Sam McQuade
May 1, 2026

Earnouts are one of the most misunderstood and most contentious elements of any M&A transaction. For founders, they represent an opportunity to capture additional value beyond the closing price — provided the business hits agreed targets after the sale. For buyers, they are a risk management tool that bridges valuation gaps and aligns seller incentives with post-closing performance.
In practice, earnouts are significantly more complex than either party anticipates at the term sheet stage. Understanding the mechanics, the risks, and the negotiating points before you agree to one is essential.
WHAT IS AN EARNOUT?
An earnout is a contingent payment mechanism in which part of the purchase price is paid after closing, conditional on the business achieving specified financial or operational targets over a defined period. A typical earnout might be structured as: $10 million at closing, plus up to $5 million over two years if the business achieves agreed revenue or EBITDA targets.
Earnouts are most commonly proposed by buyers when there is a valuation gap — when the seller's expectations exceed what the buyer is willing to pay based on current financial performance. The earnout defers a portion of the valuation risk to the seller.
WHEN EARNOUTS MAKE SENSE — AND WHEN THEY DO NOT
Earnouts make sense when the business has genuine near-term growth catalysts that are not yet reflected in historical financial performance — a new product about to launch, a large contract recently signed, or a market expansion underway. In these cases, the earnout allows the seller to capture the value of growth that the buyer is not willing to pay for upfront.
Earnouts make less sense when the seller is exiting operationally. If you are stepping back from day-to-day management at closing, your ability to influence the earnout outcome diminishes significantly. A buyer who makes post-closing decisions that negatively affect revenue — changing pricing, cutting the sales team, or pivoting the product — can destroy an earnout without breaching its terms.
In cross-border transactions, earnouts add an additional layer of complexity. Currency fluctuations, different accounting standards in the operating jurisdiction, and regulatory changes can all affect the earnout calculation in ways that have nothing to do with business performance.
THE MOST IMPORTANT EARNOUT NEGOTIATING POINTS
The metric. Revenue-based earnouts are simpler and easier for sellers to influence than EBITDA-based earnouts. EBITDA can be affected by cost allocation decisions the buyer controls — overhead charges, management fees, and shared service allocations. If the earnout is EBITDA-based, cap the buyer's ability to allocate costs to the earnout-period business.

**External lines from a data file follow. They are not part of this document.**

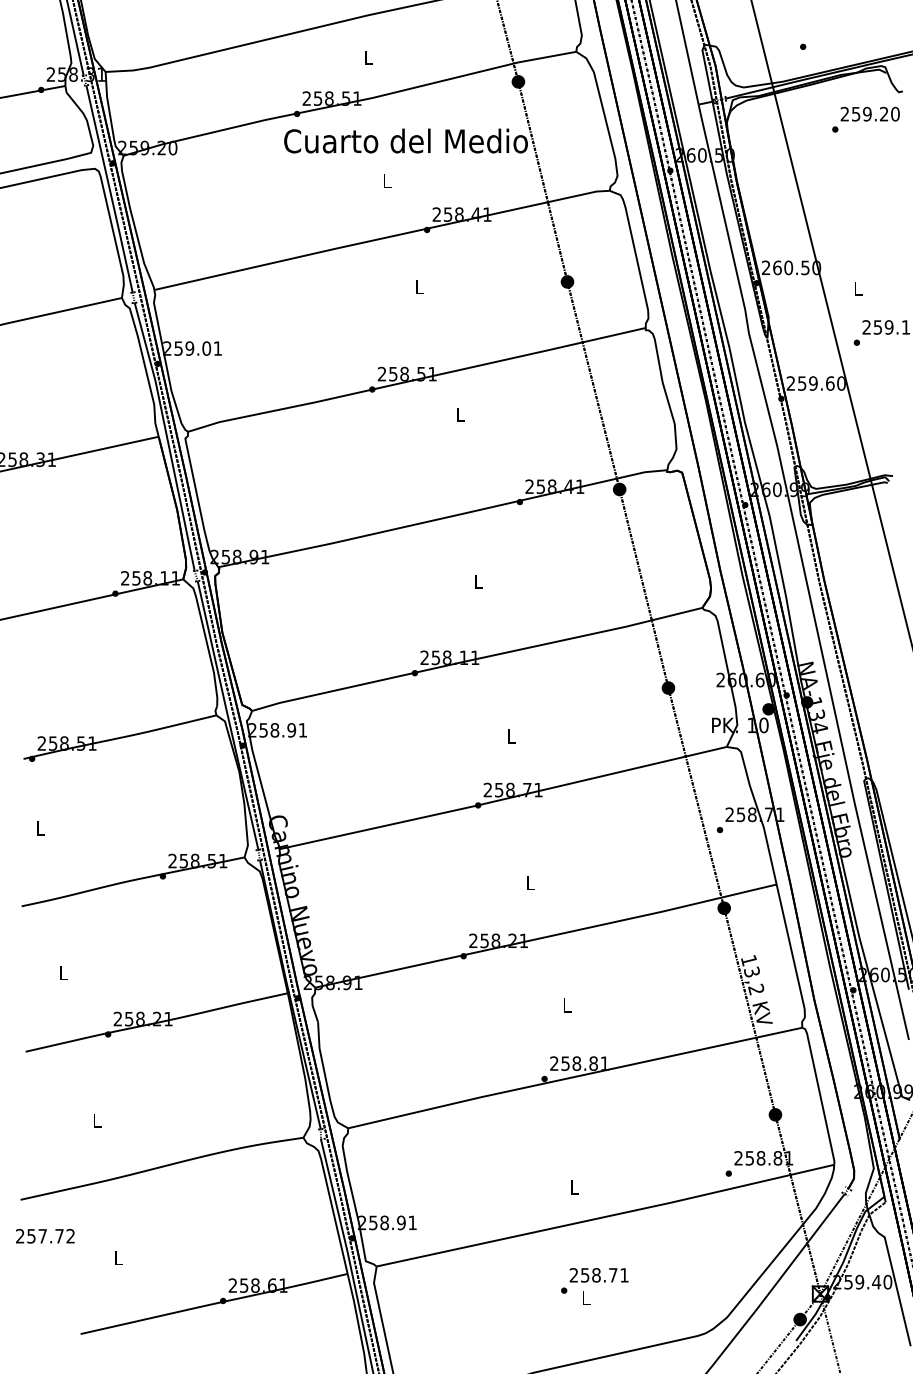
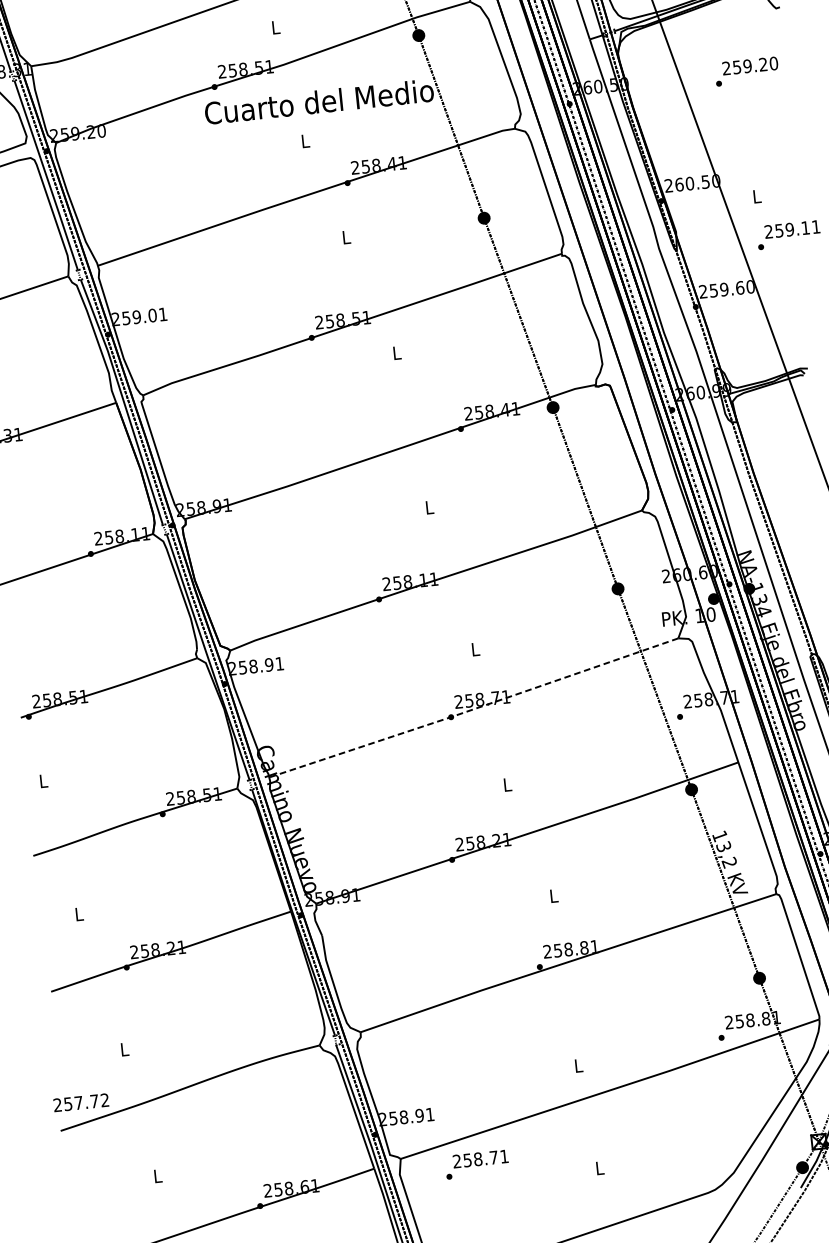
text: (865, 119) -> (746, 71), moved
line: (502, 799) -> (473, 709), solid -> dashed
text: (45, 1236) -> (81, 1102), moved
text: (594, 1280) -> (476, 1164), moved

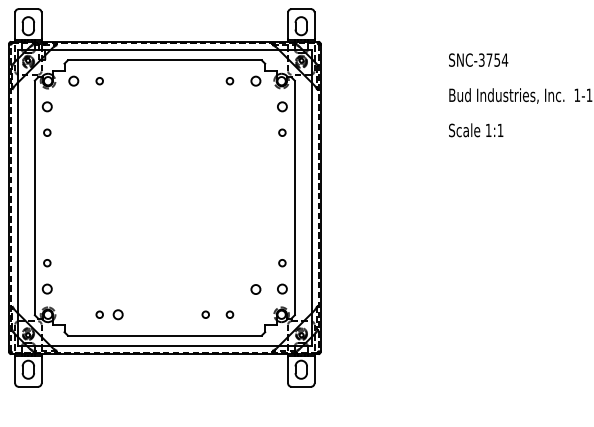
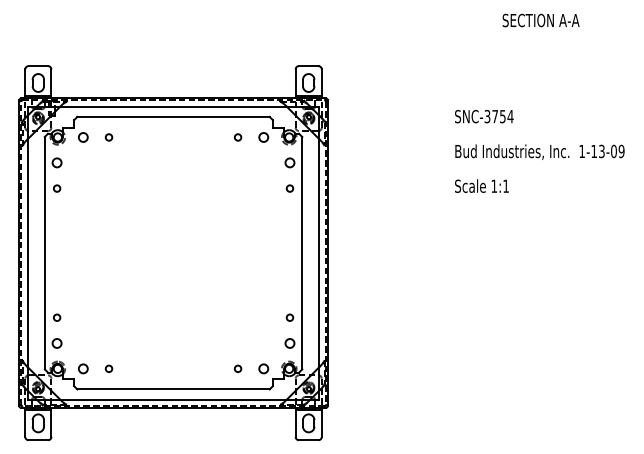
circle: (255, 289) -> (263, 368), moved
circle: (118, 314) -> (83, 368), moved
circle: (205, 314) -> (213, 368), removed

The measurement period. Shorter is better for sellers. A two-year earnout is preferable to a three or four year earnout. The longer the period, the more opportunity for the buyer to make decisions that affect the outcome.

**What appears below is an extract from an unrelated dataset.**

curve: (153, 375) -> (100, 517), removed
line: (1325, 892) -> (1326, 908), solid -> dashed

Operating covenants. The most important protection in any earnout agreement is a set of operating covenants that restrict the buyer's ability to make decisions that negatively affect earnout performance. These should include restrictions on changing the sales team, altering pricing materially, reducing the marketing budget, or redirecting customers to other parts of the buyer's business.
Acceleration provisions. Negotiate for acceleration of the earnout if the buyer exits the business, takes it private, or sells it during the earnout period. Without acceleration, a change of control during the earnout period can leave the seller with no recourse.
THE REALITY OF EARNOUT DISPUTES
Earnout disputes are among the most common and most expensive forms of post-closing M&A litigation. The fundamental problem is that buyer and seller have conflicting interests during the earnout period — the buyer is managing the business for their long-term objectives, while the seller is managing for short-term earnout metrics.
The best protection against earnout disputes is precise drafting of the earnout agreement — clear definitions of every metric, clear accounting policies for measurement, and clear dispute resolution mechanisms. This requires an experienced M&A attorney and a financial advisor who understands how the numbers will be calculated.
CONCLUSION
Earnouts can be the right structure in the right situation. They can also be a mechanism through which sellers receive significantly less than the headline price suggests. Negotiate them carefully, with experienced advisors, and with a clear understanding of what you can and cannot control after closing.